But birds are not the only beneficiaries of a tree's demise. Mammals, amphibians, reptiles and invertebrates all reap benefits when trees stop living. Some find refuge in natural cavities and dens, while others seek security beneath rotting logs. Small mammals get relief from the heat in dead limbs and downed wood, while a tree's decaying matter provides a feast for spiders, beetles, worms and microbes.

It's those invertebrates that bluebirds are after. The birds I watched were busy flitting about from tree to ground in search of their insect prey. I followed them as they flew about and was rewarded by their cheery song.
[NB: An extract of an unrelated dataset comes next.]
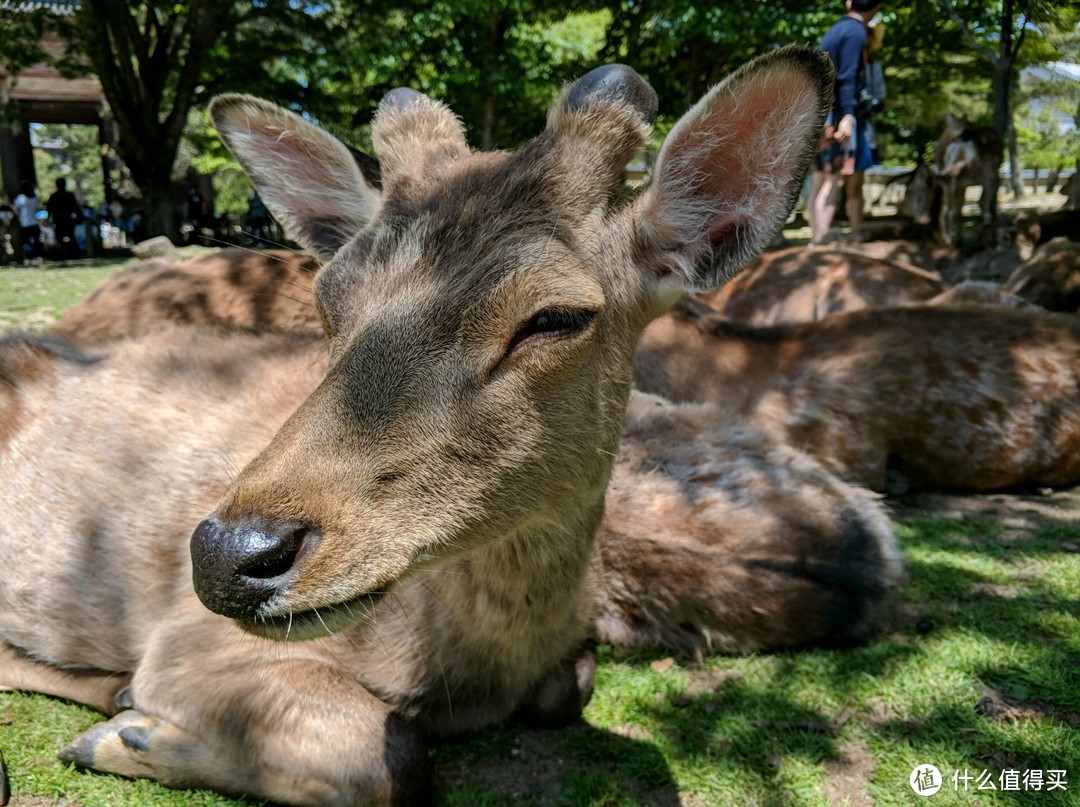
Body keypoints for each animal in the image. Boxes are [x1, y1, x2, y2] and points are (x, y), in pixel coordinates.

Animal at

Seeing bluebirds was yet another thrilling experience in a year that has so far been full of wildlife encounters. I'd like to think that our mindful management and nurturing of the land have helped secure a wide range of wildlife habitats, and maybe they have. It also may be that time alone is responsible for the abundance of recent animal and bird sightings.

As plants have matured, more wildlife is attracted. Whatever the reason that bluebirds have suddenly begun to appear, I welcome their arrival. Thoreau imagined bluebirds to be transporters of sky, but to my eye, these blue-feathered fliers are signs of the Earth's good health. When the land is in balance, life will flourish and pretty bluebirds will continue to carry the sky on their backs.